The score method always receives an Example object. For trace-level scoring, access the trace data through data.trace.

Generic Parameters

Rrequired

:BinaryResponse | CategoricalResponse | NumericResponse

The response type that the scorer returns. Determines the structure of the scoring result.

Methods

scorerequired

:async def

Measures the score on an example. Must be implemented by subclasses. Returns a typed response based on the generic parameter.

score.py

async def score(self, data: Example) -> BinaryResponse:
    # Custom scoring logic here
    return BinaryResponse(value=True, reason="...")

Response Types

All response types include a value, reason, and optional citations field:

BinaryResponse: For true/false evaluations
- value (bool): The boolean result
- reason (str): Explanation for the result
- citations (Optional[List[Citation]]): References to specific trace spans
CategoricalResponse: For categorical evaluations
- value (str): The category name
- reason (str): Explanation for the result
- citations (Optional[List[Citation]]): References to specific trace spans
NumericResponse: For numeric evaluations
- value (float): The numeric score
- reason (str): Explanation for the result
- citations (Optional[List[Citation]]): References to specific trace spans

Usage

Example-Level Scoring

from judgeval.v1.judges import Judge, BinaryResponse
from judgeval.v1.data import Example

class CorrectnessScorer(Judge[BinaryResponse]):
    async def score(self, data: Example) -> BinaryResponse:
        actual_output = data.get_property("actual_output")
        expected_output = data.get_property("expected_output")

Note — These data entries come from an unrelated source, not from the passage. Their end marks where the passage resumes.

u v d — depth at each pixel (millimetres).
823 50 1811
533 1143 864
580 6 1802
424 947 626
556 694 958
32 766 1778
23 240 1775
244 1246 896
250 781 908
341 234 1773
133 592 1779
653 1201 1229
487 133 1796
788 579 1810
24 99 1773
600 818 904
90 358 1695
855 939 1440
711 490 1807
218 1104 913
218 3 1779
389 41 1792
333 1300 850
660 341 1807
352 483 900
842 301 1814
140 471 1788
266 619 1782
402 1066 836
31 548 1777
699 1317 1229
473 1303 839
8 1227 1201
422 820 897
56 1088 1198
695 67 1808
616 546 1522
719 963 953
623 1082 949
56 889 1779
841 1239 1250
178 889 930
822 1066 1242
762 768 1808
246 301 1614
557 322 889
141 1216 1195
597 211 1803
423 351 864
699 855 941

        if expected_output in actual_output:
            return BinaryResponse(
                value=True,
                reason="The answer contains the expected output."
            )

        return BinaryResponse(
            value=False,
            reason="The answer does not contain the expected output."
        )

client = Judgeval(project_name="my_project")

examples = [
    Example.create(input="What is 2+2?", actual_output="4", expected_output="4"),
    Example.create(input="What is 2+2?", actual_output="5", expected_output="4"),
]

results = client.evaluation.create().run(
    examples=examples,
    scorers=[CorrectnessScorer()],
    eval_run_name="correctness_run"
)

Trace-Level Scoring

For trace-level scoring, access data.trace on the Example object. See Trace for all available TraceSpan properties.

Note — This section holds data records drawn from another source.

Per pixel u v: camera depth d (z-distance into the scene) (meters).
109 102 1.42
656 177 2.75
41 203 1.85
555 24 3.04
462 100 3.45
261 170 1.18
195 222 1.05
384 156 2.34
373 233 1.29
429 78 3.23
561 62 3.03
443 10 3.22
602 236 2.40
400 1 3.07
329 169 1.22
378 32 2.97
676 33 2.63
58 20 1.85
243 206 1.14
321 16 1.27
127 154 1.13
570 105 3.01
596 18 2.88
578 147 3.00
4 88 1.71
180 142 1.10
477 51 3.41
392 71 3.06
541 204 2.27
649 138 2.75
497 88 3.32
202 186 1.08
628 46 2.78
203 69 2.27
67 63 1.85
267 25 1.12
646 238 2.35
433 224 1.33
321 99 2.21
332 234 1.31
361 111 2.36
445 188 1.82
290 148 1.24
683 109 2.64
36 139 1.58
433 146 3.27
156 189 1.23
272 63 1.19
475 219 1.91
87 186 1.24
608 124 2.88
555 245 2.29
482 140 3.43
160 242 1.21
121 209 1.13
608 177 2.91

from judgeval.v1.judges import Judge, NumericResponse
from judgeval.v1.data import Example

class ToolCallScorer(Judge[NumericResponse]):
    async def score(self, data: Example) -> NumericResponse:
        if not data.trace or not data.trace.spans:
            return NumericResponse(
                value=0.0,
                reason="No trace data available."
            )

        tool_calls = [span for span in data.trace.spans if span.get("span_kind") == "tool"]

        return NumericResponse(
            value=float(len(tool_calls)),
            reason=f"Agent made {len(tool_calls)} tool call(s)."
        )

Implement and run locally

Pass an Example-level scorer directly to evaluation.create().run() to score examples locally without uploading to the platform:

from judgeval import Judgeval
from judgeval.v1.data import Example
from judgeval.v1.judges import Judge, BinaryResponse

class CorrectnessScorer(Judge[BinaryResponse]):
    async def score(self, data: Example) -> BinaryResponse:
        actual_output = data["actual_output"]
        expected_output = data["expected_output"]

        if expected_output in actual_output:
            return BinaryResponse(
                value=True,
                reason="The answer contains the expected output."
            )

        return BinaryResponse(
            value=False,
            reason="The answer does not contain the expected output."
        )

client = Judgeval(project_name="my_project")

examples = [
    Example.create(input="What is 2+2?", actual_output="4", expected_output="4"),
    Example.create(input="What is 2+2?", actual_output="5", expected_output="4"),
]

results = client.evaluation.create().run(
    examples=examples,
    scorers=[CorrectnessScorer()],
    eval_run_name="correctness_run"
)